**Records from a data collection:**
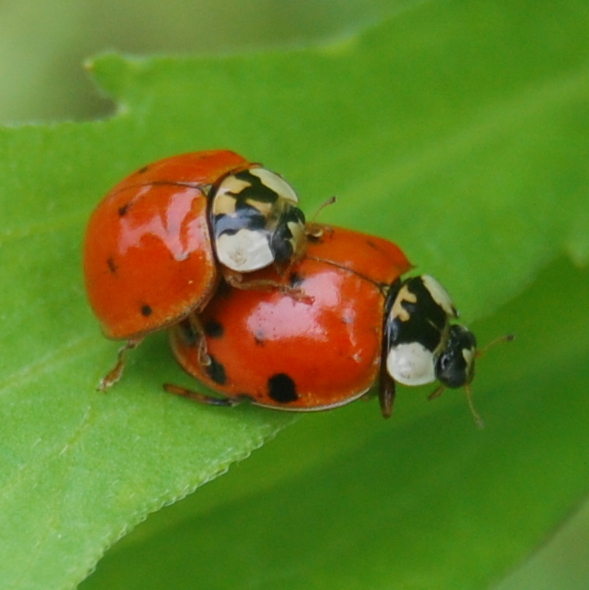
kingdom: Animalia
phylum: Arthropoda
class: Insecta
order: Coleoptera
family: Coccinellidae
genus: Harmonia
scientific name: Harmonia axyridis
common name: Harlequin ladybird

**WRITTEN EXERCISE:** Switch "common name" to "vernacular name" in the material, from the line containing "phylum: Arthropoda" through the end, inclusive, and reproduce those lines with nothing else altered.

**SOLUTION TO THIS PROBLEM:**
phylum: Arthropoda
class: Insecta
order: Coleoptera
family: Coccinellidae
genus: Harmonia
scientific name: Harmonia axyridis
vernacular name: Harlequin ladybird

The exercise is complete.